● **TEXTE À LIRE**
L'achat (mouvementé) du moulin de Brou
La Ville de Brou possèdait, depuis le 1 juillet 1889, un bâtiment que l'on appelle "Le Moulin de Brou". Ce bâtiment est situé au bord de la rivière l'Ozanne, au fond de la ruelle du Moulin. La ruelle du Moulin prend rue de Châteaudun à quelques mètres de la place du 4-Septembre. Voici l'histoire (mouvementée) de son achat.
Bien entendu le moulin ne fonctionne plus depuis longtemps la roue et les machines ont été enlevées. Comme tous les moulins, celui de Brou disposait, pour fonctionner, d'un vannage situé tout à côté de lui, mais aussi d'un autre vannage et d'un déversoir situés en amont, sur le bief.
Tant qu'un moulin fonctionne, le meunier est obligé, pour la bonne marche de son exploitation, d'entretenir non seulement son vannage, sa roue et ses machines mais également le déversoir et l'autre vannage, le tout étant du reste sa propriété.Mais si l'exploitation vient à disparaître, le propriétaire ne fait plus aucun frais pour l'entretien d'ouvrages qui ne sont plus d'aucune utilité pour lui
Aussi, assez rapidement, tout s'abîme et la rivière revient à son état naturel, en d'autres termes, les eaux sont, comme on dit, toujours basses.

Cadres de délimitation avec points clés
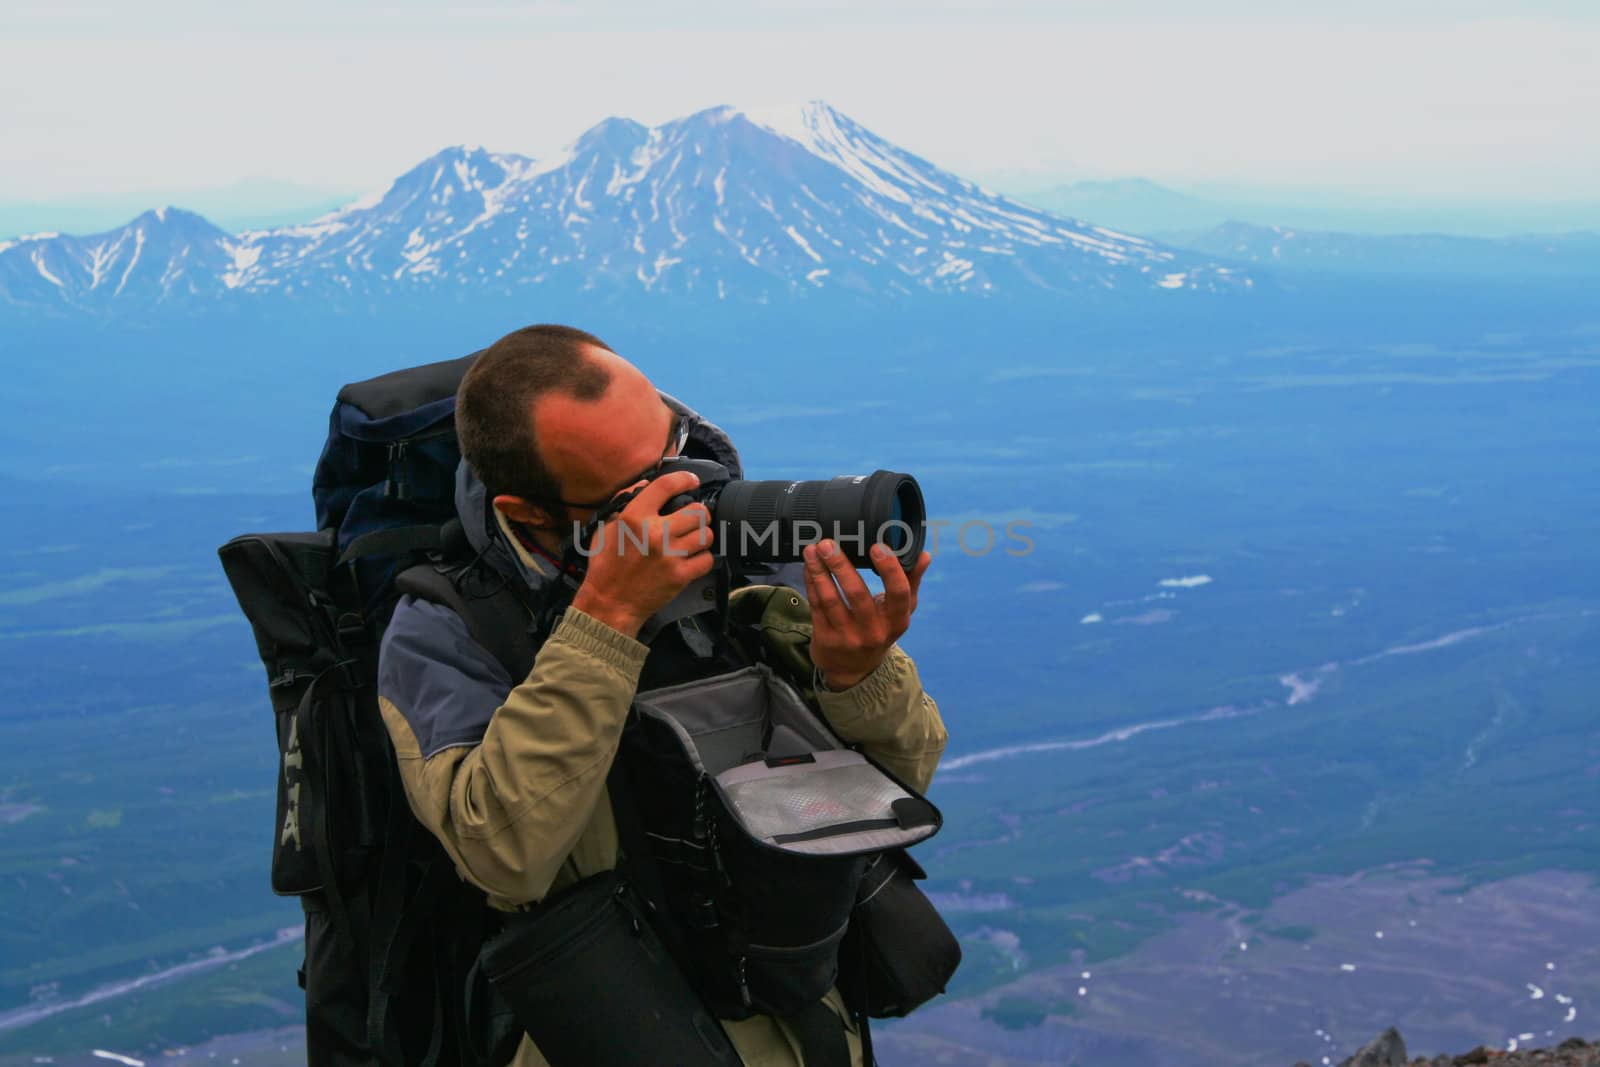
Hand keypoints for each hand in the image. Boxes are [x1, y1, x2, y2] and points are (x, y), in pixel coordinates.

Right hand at [570, 471, 714, 637]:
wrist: (609, 602)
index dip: (684, 479)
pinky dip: (703, 559)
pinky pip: (707, 559)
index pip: (666, 486)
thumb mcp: (606, 528)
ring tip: (692, 541)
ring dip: (702, 537)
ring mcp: (670, 555)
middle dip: (698, 515)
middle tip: (692, 521)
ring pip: (706, 535)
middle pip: (697, 511)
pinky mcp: (680, 576)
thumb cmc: (607, 565)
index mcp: (634, 517)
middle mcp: (655, 533)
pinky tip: (692, 560)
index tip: (692, 481)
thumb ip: (624, 502)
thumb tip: (645, 484)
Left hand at [801, 539, 931, 689]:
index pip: (898, 593)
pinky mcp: (826, 639)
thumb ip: (911, 582)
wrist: (854, 669)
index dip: (889, 569)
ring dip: (819, 572)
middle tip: (829, 543)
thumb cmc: (880, 629)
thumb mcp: (900, 612)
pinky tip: (809, 566)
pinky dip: (811, 583)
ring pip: (831, 599)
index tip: (877, 546)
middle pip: (857, 594)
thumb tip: (924, 555)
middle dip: (841, 565)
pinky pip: (816, 606)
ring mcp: (848, 637)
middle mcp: (874, 631)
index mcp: (897, 621)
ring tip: (812, 550)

● **TÂCHES À RÉALISER**
1. Recopiez le passage du texte sur le moulin de Brou qui commence aux mots « Bien entendu le » et s'arrête après les mots « sur le bief. ».
2. D'après le texte sur le moulin de Brou, au bord de quelle rivière se trouve le bâtiment ?
3. Donnez la suite du texte sur le moulin de Brou, à partir de sa dernière phrase.

● **RÉSULTATS PAR TÂCHE**
1.
Bien entendu le moulin ne fonctionne plus depuis longtemps la roue et les machines ont été enlevées. Comme tous les moulins, celui de Brou disposait, pour fonctionner, d'un vannage situé tout à côté de lui, mais aussi d'un autre vannage et d'un déversoir situés en amont, sur le bief.

2. Au bord de l'Ozanne.

3.
Légalement rien n'oblige un ancien meunier à entretenir ses ouvrages, il peut toujours remettre le cours de la rivière dans son état naturel.
Bien entendu, s'il est d'intérêt public que ces ouvrages subsistent pour maintenir le plan d'eau à un certain niveau, une commune peut les acheter, soit à l'amiable, soit par vote d'expropriation pour cause d'intérêt public et ensuite les faire manœuvrer et les entretenir à ses frais.
En 1896, il y'avait sur la rivière de nombreux lavoirs ainsi qu'une tannerie qui utilisait la rivière pour faire tremper ses cuirs. Plus que quiconque, M. Baudin, Maire de Brou, mais aussi propriétaire de cette tannerie, avait intérêt que le plan d'eau soit toujours haut.
Or voici que le propriétaire du Moulin Pichot écrit au Maire pour l'informer qu'il allait démolir ses vannes (elles devaient être en mauvais état).
M. Pichot, propriétaire des vannes devait les lever lorsqu'une crue était sur le point de se produire. Cela l'obligeait à une surveillance continuelle, dont il pouvait se dispenser en supprimant le vannage.
M. Baudin, sans en référer à quiconque, alla trouver le propriétaire et lui proposa personnellement d'acheter le moulin, ses dépendances, et ses ouvrages. Le propriétaire accepta et un compromis fut immédiatement signé.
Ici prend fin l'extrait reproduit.